### Assignment
Rewrite every line of text in the records below as a JSON list of strings, one string per line, with blank lines and the pictures left out.

Collected data
....
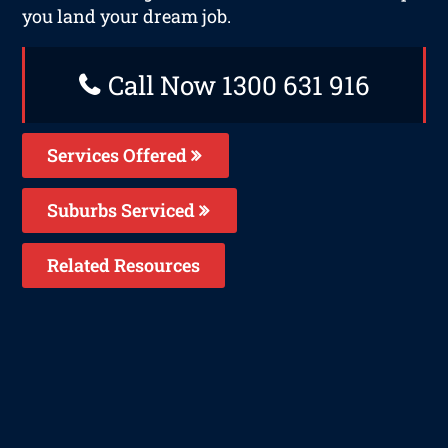
you land your dream job.
Call Now 1300 631 916
Services Offered
Suburbs Serviced
Related Resources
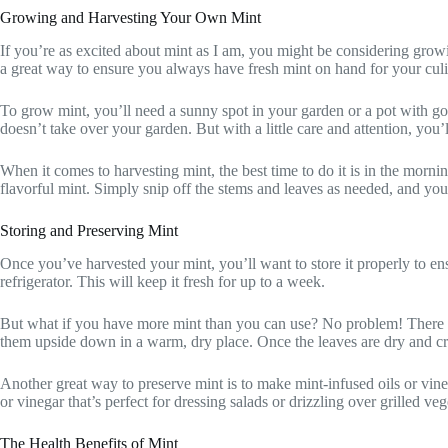
Growing and Harvesting Your Own Mint
If you’re as excited about mint as I am, you might be considering growin
a great way to ensure you always have fresh mint on hand for your cul
To grow mint, you’ll need a sunny spot in your garden or a pot with good
doesn’t take over your garden. But with a little care and attention, you’l
When it comes to harvesting mint, the best time to do it is in the mornin
flavorful mint. Simply snip off the stems and leaves as needed, and you
Storing and Preserving Mint
Once you’ve harvested your mint, you’ll want to store it properly to ensu
refrigerator. This will keep it fresh for up to a week.
But what if you have more mint than you can use? No problem! There are
them upside down in a warm, dry place. Once the leaves are dry and crum
Another great way to preserve mint is to make mint-infused oils or vinega
or vinegar that’s perfect for dressing salads or drizzling over grilled veg
The Health Benefits of Mint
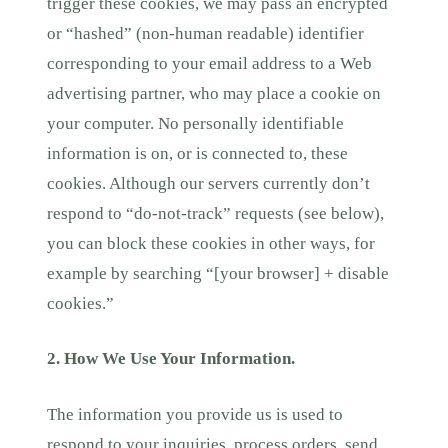
trigger these cookies, we may pass an encrypted
or “hashed” (non-human readable) identifier
corresponding to your email address to a Web
advertising partner, who may place a cookie on
your computer. No personally identifiable
information is on, or is connected to, these
cookies. Although our servers currently don’t
respond to “do-not-track” requests (see below),
you can block these cookies in other ways, for
example by searching “[your browser] + disable
cookies.”
2. How We Use Your Information.
The information you provide us is used to
respond to your inquiries, process orders, send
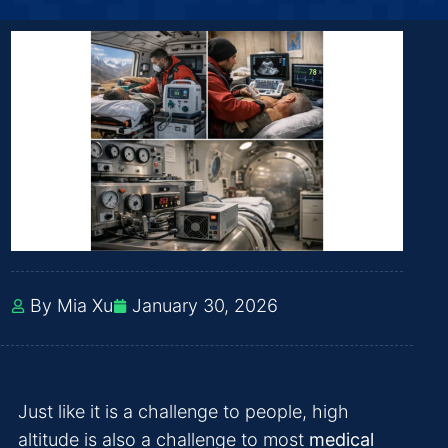
By Mia Xu
January 30, 2026
Just like it is a challenge to people, high
altitude is also a challenge to most
medical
....
### Task solution
[
  "you land your dream job.",
  "Call Now 1300 631 916",
  "Services Offered",
  "Suburbs Serviced",
  "Related Resources",
  "Growing and Harvesting Your Own Mint",
  "If you’re as excited about mint as I am, you might be considering growin",
  "a great way to ensure you always have fresh mint on hand for your cul",
  "To grow mint, you’ll need a sunny spot in your garden or a pot with good",
  "doesn’t take over your garden. But with a little care and attention, you’l",
  "When it comes to harvesting mint, the best time to do it is in the mornin",
  "flavorful mint. Simply snip off the stems and leaves as needed, and you",
  "Storing and Preserving Mint",
  "Once you’ve harvested your mint, you’ll want to store it properly to ensu",
  "refrigerator. This will keep it fresh for up to a week.",
  "But what if you have more mint than you can use? No problem! There are",
  "them upside down in a warm, dry place. Once the leaves are dry and crum",
  "Another great way to preserve mint is to make mint-infused oils or vinega",
  "or vinegar that’s perfect for dressing salads or drizzling over grilled veg",
  "The Health Benefits of Mint",
  "trigger these cookies, we may pass an encrypted",
  "or “hashed” (non-human readable) identifier",
  "corresponding to your email address to a Web",
  "advertising partner, who may place a cookie on",
  "your computer. No personally identifiable",
  "information is on, or is connected to, these",
  "cookies. Although our servers currently don’t",
  "respond to “do-not-track” requests (see below),",
  "you can block these cookies in other ways, for",
  "example by searching “[your browser] + disable",
  "cookies.”",
  "2. How We Use Your Information.",
  "The information you provide us is used to",
  "respond to your inquiries, process orders, send",
  "By Mia Xu",
  "January 30, 2026",
  "Just like it is a challenge to people, high",
  "altitude is also a challenge to most",
  "medical"
]